◆ Source material
◇ ◇ ◇ ◇
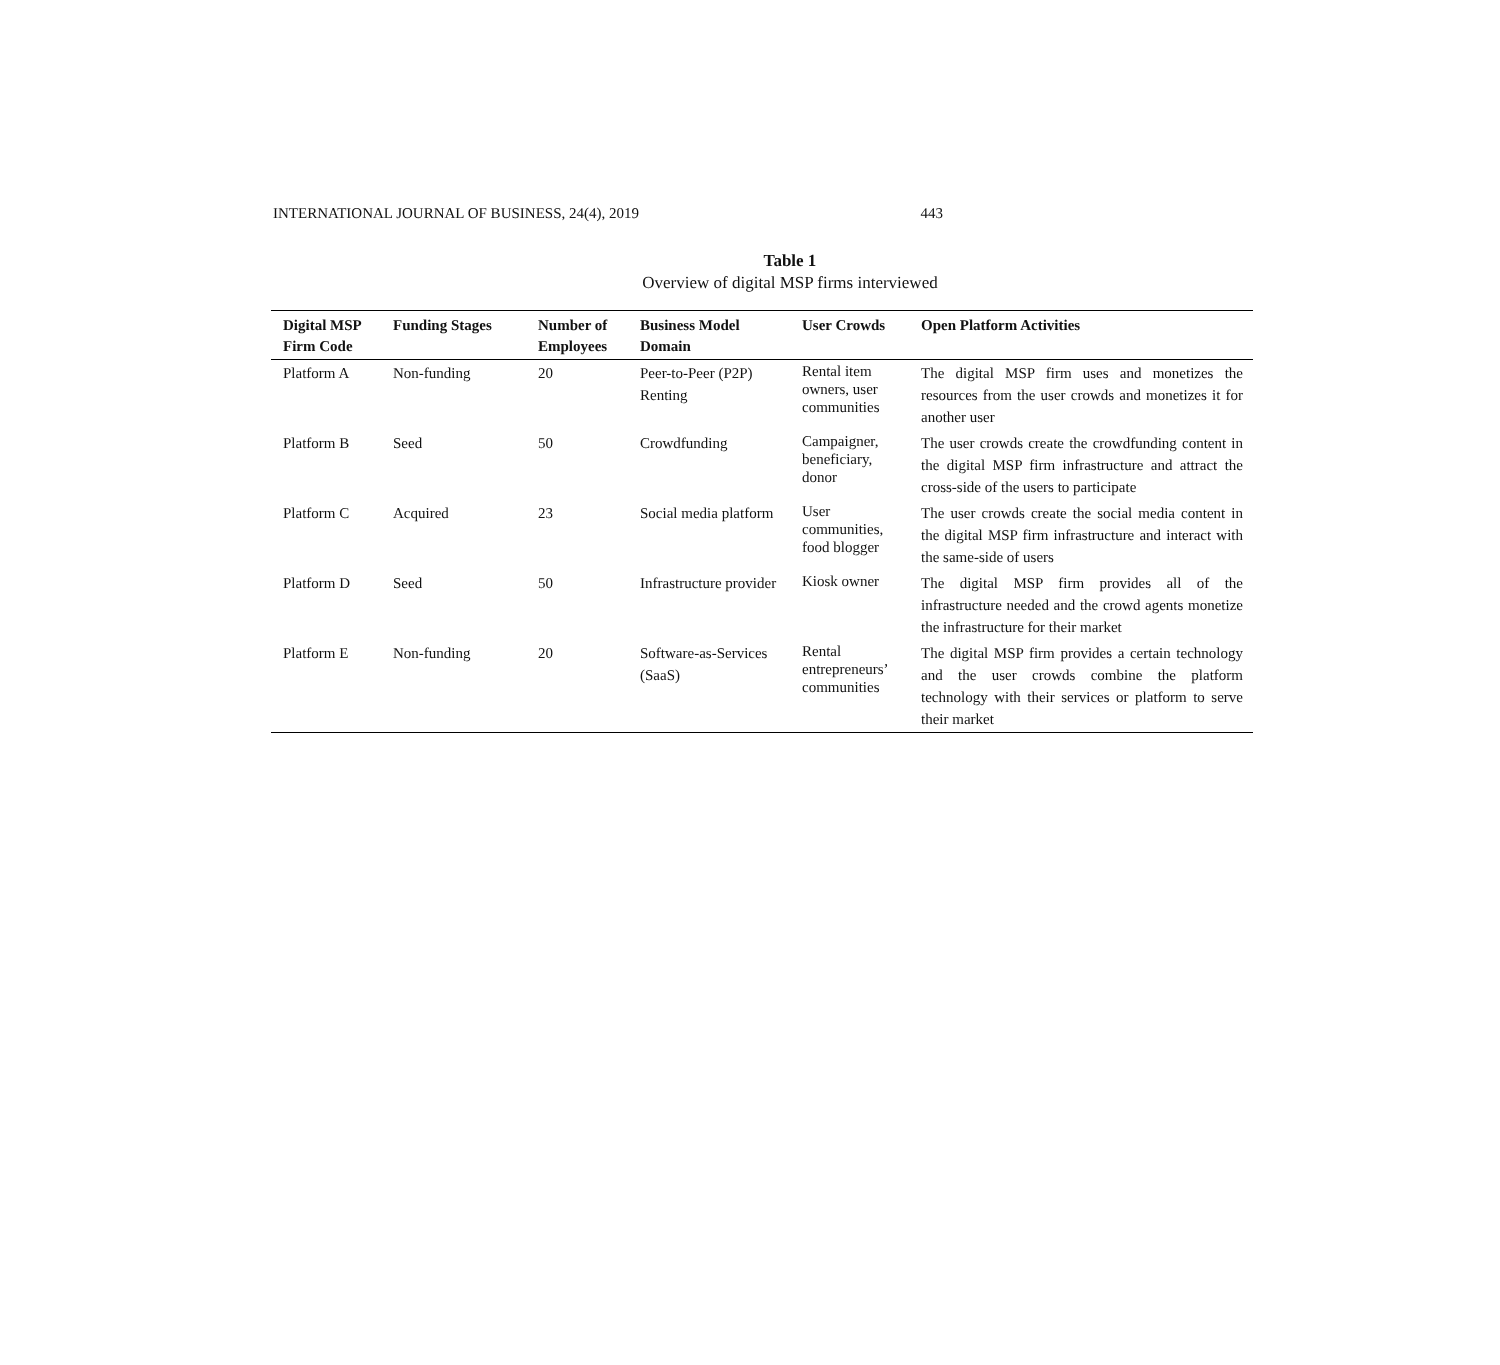INTERNATIONAL JOURNAL OF BUSINESS, 24(4), 2019 443
Table 1
Overview of digital MSP firms interviewed
| Digital MSP Firm Code | Funding Stages | Number of Employees | Business Model Domain | User Crowds | Open Platform Activities |
| --- | --- | --- | --- | --- | --- |
| Platform A | Non-funding | 20 | Peer-to-Peer (P2P) Renting | Rental item owners, user communities | The digital MSP firm uses and monetizes the resources from the user crowds and monetizes it for another user |
| Platform B | Seed | 50 | Crowdfunding | Campaigner, beneficiary, donor | The user crowds create the crowdfunding content in the digital MSP firm infrastructure and attract the cross-side of the users to participate |
| Platform C | Acquired | 23 | Social media platform | User communities, food blogger | The user crowds create the social media content in the digital MSP firm infrastructure and interact with the same-side of users |
| Platform D | Seed | 50 | Infrastructure provider | Kiosk owner | The digital MSP firm provides all of the infrastructure needed and the crowd agents monetize the infrastructure for their market |
| Platform E | Non-funding | 20 | Software-as-Services (SaaS) | Rental entrepreneurs’ communities | The digital MSP firm provides a certain technology and the user crowds combine the platform technology with their services or platform to serve their market |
◇ ◇ ◇ ◇
◆ What you are asked to do
Show me each line of the listing above with "create" in it.

◆ Answer below
| Platform B | Seed | 50 | Crowdfunding | Campaigner, beneficiary, donor | The user crowds create the crowdfunding content in the digital MSP firm infrastructure and attract the cross-side of the users to participate |
| Platform C | Acquired | 23 | Social media platform | User communities, food blogger | The user crowds create the social media content in the digital MSP firm infrastructure and interact with the same-side of users |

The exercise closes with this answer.